### Generating sequences
To be able to train neural networks on sequential data, you need to pre-process it first. You'll chunk the data into inputs-target pairs, where the inputs are some number of consecutive data points and the target is the next data point.

Your task is to define a function to do this called create_sequences(). As inputs, it will receive data stored in a DataFrame, df and seq_length, the length of the inputs. As outputs, it should return two NumPy arrays, one with input sequences and the other one with the corresponding targets.

In [1]:
import numpy as np

def create_sequences(df, seq_length):
    xs, ys = [], []
    # Iterate over data indices
    for i in range(len(df)-seq_length ):
      	# Define inputs
        x = df.iloc[i:i+seq_length, 1]
        # Define target
        y = df.iloc[i+seq_length, 1]
        xs.append(x)
        ys.append(y)
    return np.array(xs), np.array(ys)

In [32]:
import torch, pandas as pd
from torch.utils.data import TensorDataset, DataLoader
import torch.optim as optim
import torchmetrics

In [10]:
train_data = pd.read_csv('../data/electricity_consump/electricity_train.csv')

In [12]:
x_train, y_train = create_sequences(train_data, 24*4)
print(x_train, y_train)

[[-0.70431852 -0.70431852 -0.67898263 ... -0.65364675 -0.72990776
  -0.70431852]
 [-0.70431852 -0.67898263 -0.65364675 ... -0.72990776 -0.70431852
  -0.70431852]
 [-0.67898263 -0.65364675 -0.70431852 ... -0.70431852 -0.70431852
  -0.70431852]
 ...
 [ 0.79759271  0.82292859  0.84826447 ... -0.93259484 -0.93259484
  -0.90725895]
 [ 0.82292859  0.84826447  0.77200346 ... -0.93259484 -0.90725895
  -0.93259484]
 [ 0.84826447  0.77200346  0.72133169 ... -0.90725895 -0.93259484
  -0.93259484]] [-0.70431852 -0.70431852 -0.65364675 ... -0.93259484 -0.93259484
 -0.93259484]


In [13]:
dataset_train = TensorDataset(torch.from_numpy(x_train).float(), torch.from_numpy(y_train).float()) #why we need to convert to float
print(len(dataset_train))

105119


- [ ] Why do we need to convert the tensor to float

### Sequential architectures

Whenever you face a task that requires handling sequential data, you need to be able to decide what type of recurrent architecture is the most suitable for the job. Let's test your understanding of when each architecture is applicable.
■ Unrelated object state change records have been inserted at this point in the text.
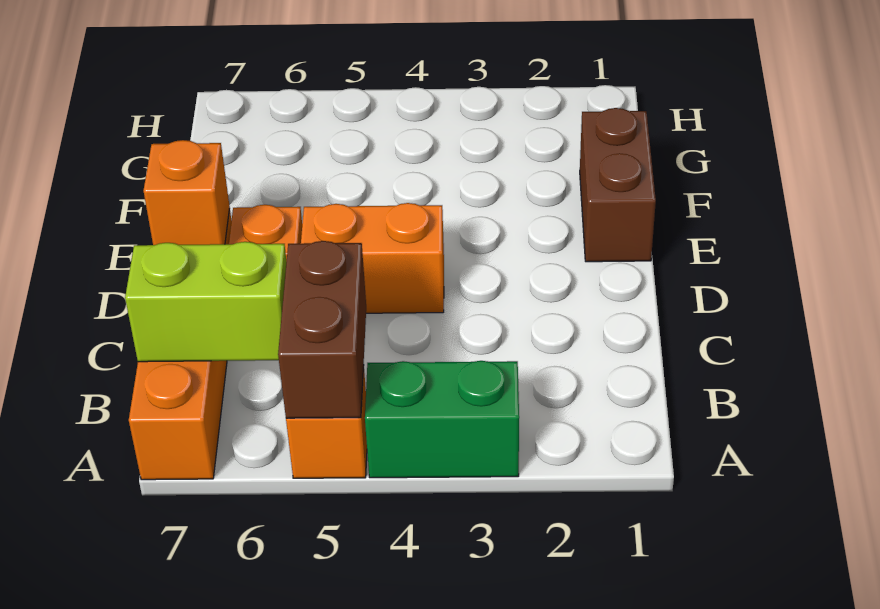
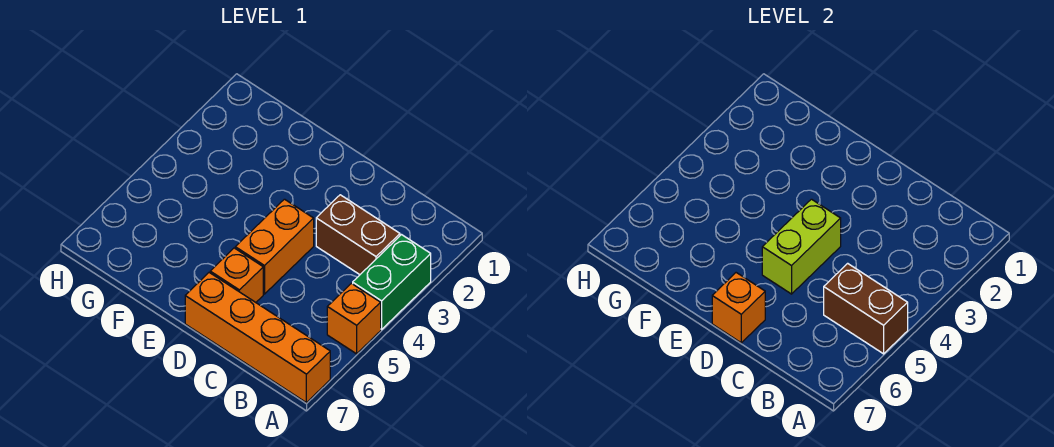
lime brick B6:B7 level 2 -> lime brick D4:D5 level 2
brown brick E1:F1 level 1 -> brown brick B3:C3 level 1

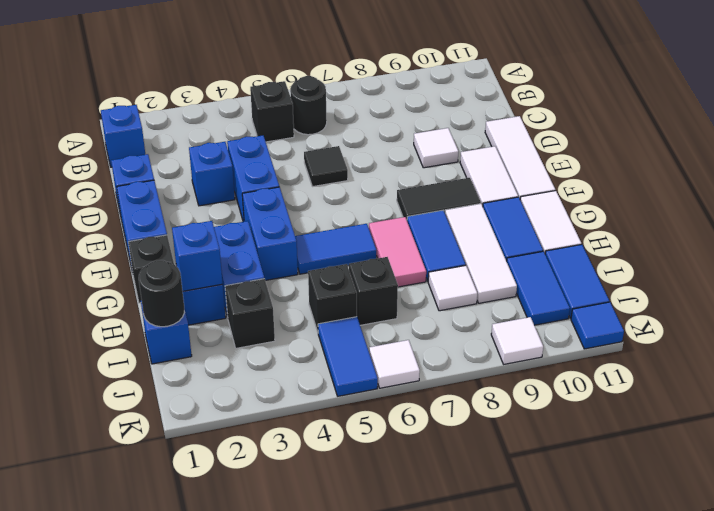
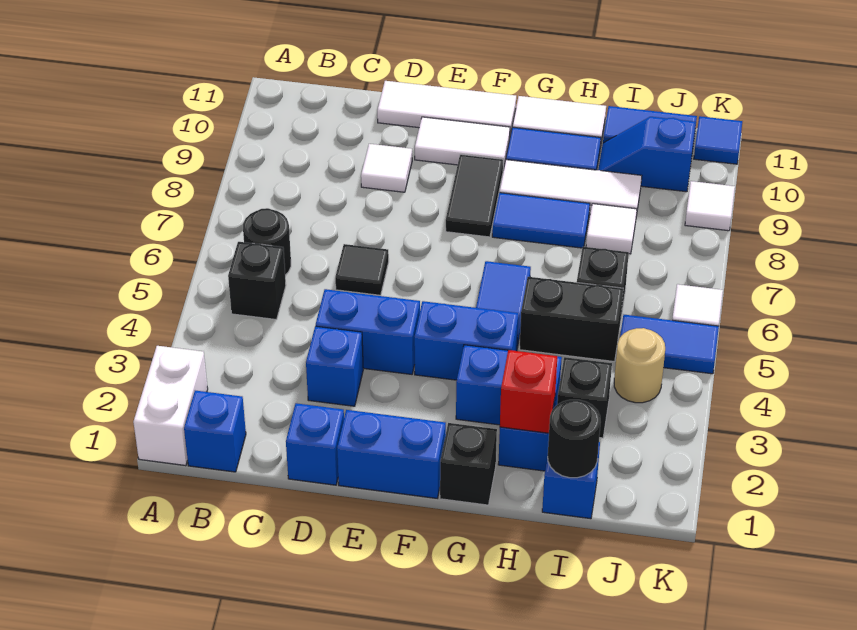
none -> white brick A1:A2 level 1
pink tile G7:H7 level 1 -> none
blue brick H2 level 2 -> red brick H2 level 2
black brick I5 level 1 -> black brick H5:I5 level 1
blue tile I10:J10 level 1 -> blue slope I10:J10 level 1 top J
none -> tan round brick J4 level 1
The following graphic with the four recurrent architectures might come in handy!

![Architectures](https://assets.datacamp.com/production/repositories/6312/datasets/155ceb431c790a28c6ae64640bcde881ea96a6b2/all_rnn_archs_notext.png)

(![image.png](attachment:image.png))

### Building a forecasting RNN
It's time to build your first recurrent network! It will be a sequence-to-vector model consisting of an RNN layer with two layers and a hidden_size of 32. After the RNN layer, a simple linear layer will map the outputs to a single value to be predicted.

In [14]:
import torch 
import torch.nn as nn

In [20]:
class RNNNet(nn.Module):
    def __init__(self):
        super().__init__()
        # Define RNN layer
        self.rnn = nn.RNN(
            input_size=1,
            hidden_size=32,
            num_layers=2,
            batch_first=True,
        )
        self.fc = nn.Linear(32, 1)

    def forward(self, x):
        # Initialize first hidden state with zeros
        h0 = torch.zeros(2, x.size(0), 32)
        # Pass x and h0 through recurrent layer
        out, _ = self.rnn(x, h0)  
        # Pass recurrent layer's last output through linear layer
        out = self.fc(out[:, -1, :])
        return out

### RNN vs LSTSM vs GRU

Understanding the differences between a plain RNN, LSTM, and GRU networks, including their complexity and computation needs, allows you to choose the appropriate one for your task.

![comparision](https://assets.datacamp.com/production/repositories/6312/datasets/a81c7537062b1daec009ad86b2613c065271add0/lstm_and_gru_cells.png)

### LSTM network

In [21]:
class LSTMNet(nn.Module):

    def __init__(self, input_size):
        super.__init__()

        self.lstm = nn.LSTM(
            input_size= input_size,
            hidden_size= 32,
            num_layers=2,
            batch_first=True
        )

        self.fc = nn.Linear(32, 1)

    def forward(self, x):
        h0 = torch.zeros(2, x.size(0), 32)
        c0 = torch.zeros(2, x.size(0), 32)
        out, _ = self.lstm(x, (h0,c0))
        out = self.fc(out[:, -1, :])
        return out


- [ ] What does hidden size represent
- [ ] What does num_layes represent
- [ ] Why we take the -1 from the out 

### GRU 

In [22]:
class GRUNet(nn.Module):

    def __init__(self, input_size):
        super.__init__()

        self.lstm = nn.GRU(
            input_size= input_size,
            hidden_size= 32,
            num_layers=2,
            batch_first=True
        )

        self.fc = nn.Linear(32, 1)

    def forward(self, x):
        h0 = torch.zeros(2, x.size(0), 32)
        out, _ = self.gru(x, h0)
        out = self.fc(out[:, -1, :])
        return out

### Training RNN

In [23]:
net = RNNNet()
criterion = nn.MSELoss()
optimizer = optim.Adam(net.parameters(), lr=0.001)

In [29]:
dataloader_train = DataLoader(dataset_train, batch_size=16, shuffle=True)

In [30]:
for epoch in range(3):
    for seqs, labels in dataloader_train:
        seqs = seqs.view(16, 96, 1)
        outputs = net(seqs)
        loss = criterion(outputs, labels)
        optimizer.zero_grad() 
        loss.backward()
        optimizer.step()
    print(f"Epoch {epoch+1}, Loss:{loss.item()}")

  return F.mse_loss(input, target, reduction=self.reduction)


RuntimeError: shape '[16, 96, 1]' is invalid for input of size 1440

### Evaluating forecasting models
It's evaluation time! The same LSTM network that you have trained in the previous exercise has been trained for you for a few more epochs and is available as net.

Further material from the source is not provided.